By Stacey Kusterbeck
Many hospitalized patients lack goals of care conversations, causing ethical conflicts at the end of life. “As palliative care physicians, we have seen firsthand how impactful goals of care conversations can be for seriously ill patients,” says Gordon J. Wood, MD, a palliative care physician and associate professor of medicine and medical education at Northwestern University’s Feinberg School of Medicine.
Preference-Aligned Communication and Treatment (PACT) is a multisite quality improvement project to increase goals of care conversations in patients who are hospitalized with serious illness.1 Trained facilitators screen all patients admitted to a hospital unit to identify those who may benefit from discussing goals of care. The facilitators then have those conversations, and communicate the results to the patient’s care team, both inside and outside of the hospital.
Wood and colleagues conducted a study to evaluate the effect of PACT on the percentage of patients who received care discordant with their stated preferences.2 The study included 1,347 intervention group patients and 4,019 patients in the control group, all of whom were seriously ill hospitalized patients.

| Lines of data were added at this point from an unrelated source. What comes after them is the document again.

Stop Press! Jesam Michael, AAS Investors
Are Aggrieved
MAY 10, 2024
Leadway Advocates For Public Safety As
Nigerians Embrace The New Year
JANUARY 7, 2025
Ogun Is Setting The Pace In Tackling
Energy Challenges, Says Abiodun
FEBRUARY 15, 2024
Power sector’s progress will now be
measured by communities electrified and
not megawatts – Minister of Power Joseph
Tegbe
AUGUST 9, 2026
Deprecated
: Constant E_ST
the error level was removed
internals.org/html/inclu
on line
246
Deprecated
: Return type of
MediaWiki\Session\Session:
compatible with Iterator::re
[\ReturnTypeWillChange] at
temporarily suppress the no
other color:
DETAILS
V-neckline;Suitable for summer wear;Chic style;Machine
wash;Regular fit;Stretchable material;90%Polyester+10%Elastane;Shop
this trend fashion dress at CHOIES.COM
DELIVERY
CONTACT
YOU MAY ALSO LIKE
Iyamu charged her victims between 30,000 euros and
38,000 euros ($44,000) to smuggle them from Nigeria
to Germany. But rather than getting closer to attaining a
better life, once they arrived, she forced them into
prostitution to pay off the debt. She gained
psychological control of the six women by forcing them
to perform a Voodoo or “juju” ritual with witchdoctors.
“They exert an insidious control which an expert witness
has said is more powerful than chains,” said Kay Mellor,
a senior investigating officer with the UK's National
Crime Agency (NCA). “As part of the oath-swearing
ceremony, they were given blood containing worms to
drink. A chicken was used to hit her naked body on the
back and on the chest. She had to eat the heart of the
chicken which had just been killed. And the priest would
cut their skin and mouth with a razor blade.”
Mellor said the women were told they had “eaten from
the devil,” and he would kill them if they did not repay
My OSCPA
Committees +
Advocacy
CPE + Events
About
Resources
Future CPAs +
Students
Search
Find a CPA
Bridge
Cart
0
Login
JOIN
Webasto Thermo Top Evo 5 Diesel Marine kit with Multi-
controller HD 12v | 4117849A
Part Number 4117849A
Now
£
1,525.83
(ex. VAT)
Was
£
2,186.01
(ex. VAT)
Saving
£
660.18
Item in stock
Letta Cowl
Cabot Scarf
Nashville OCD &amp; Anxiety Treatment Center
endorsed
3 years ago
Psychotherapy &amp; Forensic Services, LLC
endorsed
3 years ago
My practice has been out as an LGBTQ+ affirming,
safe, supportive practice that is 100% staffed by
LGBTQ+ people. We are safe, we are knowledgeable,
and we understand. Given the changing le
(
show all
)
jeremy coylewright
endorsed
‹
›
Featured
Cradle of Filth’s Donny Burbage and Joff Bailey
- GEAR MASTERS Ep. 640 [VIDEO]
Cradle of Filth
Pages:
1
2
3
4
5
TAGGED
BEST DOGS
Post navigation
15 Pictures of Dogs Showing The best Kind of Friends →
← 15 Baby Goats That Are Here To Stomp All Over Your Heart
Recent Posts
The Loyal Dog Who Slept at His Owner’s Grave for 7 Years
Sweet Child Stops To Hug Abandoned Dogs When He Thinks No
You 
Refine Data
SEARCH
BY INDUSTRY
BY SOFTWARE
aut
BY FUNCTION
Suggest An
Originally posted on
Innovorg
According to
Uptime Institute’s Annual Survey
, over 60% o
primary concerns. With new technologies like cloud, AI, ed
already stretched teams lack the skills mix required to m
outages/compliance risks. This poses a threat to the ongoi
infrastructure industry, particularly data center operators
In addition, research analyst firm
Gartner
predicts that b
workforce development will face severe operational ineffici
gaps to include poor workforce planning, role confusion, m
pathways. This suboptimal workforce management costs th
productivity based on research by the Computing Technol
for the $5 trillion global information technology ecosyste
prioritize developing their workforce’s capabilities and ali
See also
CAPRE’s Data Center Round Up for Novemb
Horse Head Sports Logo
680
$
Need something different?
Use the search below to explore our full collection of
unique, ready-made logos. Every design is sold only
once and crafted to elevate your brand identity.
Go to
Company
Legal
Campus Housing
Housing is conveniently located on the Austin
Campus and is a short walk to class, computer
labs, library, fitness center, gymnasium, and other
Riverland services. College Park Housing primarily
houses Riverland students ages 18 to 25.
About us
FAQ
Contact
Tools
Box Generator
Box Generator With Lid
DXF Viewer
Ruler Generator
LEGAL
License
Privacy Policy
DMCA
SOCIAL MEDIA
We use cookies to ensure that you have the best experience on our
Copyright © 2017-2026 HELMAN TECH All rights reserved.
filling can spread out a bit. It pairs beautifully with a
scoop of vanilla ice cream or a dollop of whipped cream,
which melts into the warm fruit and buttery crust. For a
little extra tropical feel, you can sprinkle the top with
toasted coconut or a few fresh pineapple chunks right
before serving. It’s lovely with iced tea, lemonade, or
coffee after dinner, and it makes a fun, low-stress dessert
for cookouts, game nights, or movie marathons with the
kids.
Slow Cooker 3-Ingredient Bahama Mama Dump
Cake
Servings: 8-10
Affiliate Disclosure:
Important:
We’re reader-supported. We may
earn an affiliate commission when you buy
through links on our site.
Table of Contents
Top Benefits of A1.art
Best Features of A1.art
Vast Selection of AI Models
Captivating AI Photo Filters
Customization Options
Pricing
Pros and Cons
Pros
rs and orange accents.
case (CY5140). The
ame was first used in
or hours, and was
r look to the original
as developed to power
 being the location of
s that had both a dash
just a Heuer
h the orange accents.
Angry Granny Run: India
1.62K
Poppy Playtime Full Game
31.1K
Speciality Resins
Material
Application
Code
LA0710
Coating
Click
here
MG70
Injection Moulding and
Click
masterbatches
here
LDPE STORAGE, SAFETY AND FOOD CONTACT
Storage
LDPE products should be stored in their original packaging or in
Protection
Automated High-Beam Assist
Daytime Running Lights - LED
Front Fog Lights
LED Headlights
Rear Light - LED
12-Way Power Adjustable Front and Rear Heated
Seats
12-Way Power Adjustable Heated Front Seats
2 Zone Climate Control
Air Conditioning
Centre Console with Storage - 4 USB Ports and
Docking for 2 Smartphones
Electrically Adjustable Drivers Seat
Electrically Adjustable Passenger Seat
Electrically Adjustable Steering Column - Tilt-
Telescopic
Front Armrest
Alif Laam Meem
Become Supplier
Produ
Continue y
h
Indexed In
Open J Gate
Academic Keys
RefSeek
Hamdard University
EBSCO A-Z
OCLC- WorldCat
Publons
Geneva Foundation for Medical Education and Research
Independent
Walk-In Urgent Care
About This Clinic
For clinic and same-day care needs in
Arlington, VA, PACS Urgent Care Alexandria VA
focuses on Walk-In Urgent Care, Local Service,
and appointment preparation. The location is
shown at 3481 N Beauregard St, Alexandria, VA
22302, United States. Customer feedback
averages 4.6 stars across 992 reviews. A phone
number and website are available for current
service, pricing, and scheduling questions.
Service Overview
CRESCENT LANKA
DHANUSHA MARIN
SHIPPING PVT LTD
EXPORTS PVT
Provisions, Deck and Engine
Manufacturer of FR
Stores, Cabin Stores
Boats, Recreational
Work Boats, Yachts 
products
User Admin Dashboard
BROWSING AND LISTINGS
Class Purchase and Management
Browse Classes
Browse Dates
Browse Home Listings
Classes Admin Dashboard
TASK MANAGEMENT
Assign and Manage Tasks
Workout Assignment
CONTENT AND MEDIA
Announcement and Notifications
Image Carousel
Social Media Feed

For the intervention group, rates of discordance between stated wishes and the care received generally were low. The researchers were not able to assess discordant care rates for the control group, since those patients did not receive the intervention and, therefore, did not complete the same documentation of goals of care.
The researchers also examined end-of-life resource use. “Many patients at the end of life value comfort-focused care. We found that the process was associated with less aggressive interventions and lower costs in the last week of life, as well as more use of hospice,” says Wood. Patients in the intervention group had lower costs, were less likely to be on a ventilator, and were less likely to undergo cardioversion or cardiopulmonary resuscitation during their hospital stay than the control group. The intervention group also was more likely to enroll in hospice and had longer hospice stays.
One surprising outcome was the high degree of engagement from the medical team. “There will never be enough palliative care physicians to have these conversations with all of the patients in need,” explains Wood. The researchers trained everyone who might have contact with seriously ill patients — physicians, nurses, social workers, chaplains, physical and occupational therapists, and patient care technicians. Some sites went even further and trained administrative and custodial staff to encourage serious illness conversations when they sensed a patient or family in need.
“Providing staff members with training and giving them explicit permission to begin exploring goals and values in the context of serious illness was empowering and meaningful,” reports Wood.
For example, a social worker who underwent communication skills training as part of the project said, “It has allowed me to connect to people in a way that maybe I wouldn’t have without PACT.” Nurses observed that some patients avoided interventions they would not have wanted, specifically because conversations took place earlier in the course of illness before a prolonged crisis.
Before the project, many members of the team felt moral distress in caring for seriously ill patients without a way to understand their goals and values. Clinicians had no way to know if the care being provided was in line with the patients’ priorities. “PACT’s approach is to engage the whole team in goals of care conversations. That helped the team to understand why care was being provided the way it was for the sickest patients in the hospital,” says Wood.
The main ethical implication for clinicians is that, to effectively honor the autonomy of seriously ill patients, “you need systems to engage patients and families in these conversations,” says Eytan Szmuilowicz, MD, another of the study’s authors. Szmuilowicz is a palliative care physician at Northwestern Medical Group and an associate professor of medicine at Northwestern University’s Feinberg School of Medicine.
The two ethicists involved in PACT helped with communication skills training. “Ethicists were critical in the success of this project. Ethicists could play similar roles at their institutions in garnering leadership support for this work and helping lead its implementation,” says Szmuilowicz.
PACT champions engage patients in a general goals of care conversation that documents the patient’s or their family’s understanding of the illness, the questions they have, their hopes and worries, how they balance length and quality of life, and medical interventions they know they want to avoid. “I suspect many ethicists would find this conversation mirrors many consultations they do in their normal practice,” says Szmuilowicz.
In addition to having goals of care conversations, PACT champions also had an educational role. Champions trained colleagues to implement the process, using web modules, conversation guide handouts, and skills practice sessions that included role-playing exercises with simulated patients. “This educator role is another way ethicists could make important contributions to an initiative like PACT,” offers Szmuilowicz.
- Szmuilowicz E, Clepp RK, Neagle J, et al. The PACT project: Feasibility of a multidisciplinary, multi-faceted intervention to promote goals of care conversations. Am J Hosp Palliat Care 2024;41:355-362.
- Wood GJ, Clepp RK, Lee J, et al. Outcomes of a multisite mentored implementation approach to promoting goals of care conversations. J Pain Symptom Manage 2024;68:163-170.e2.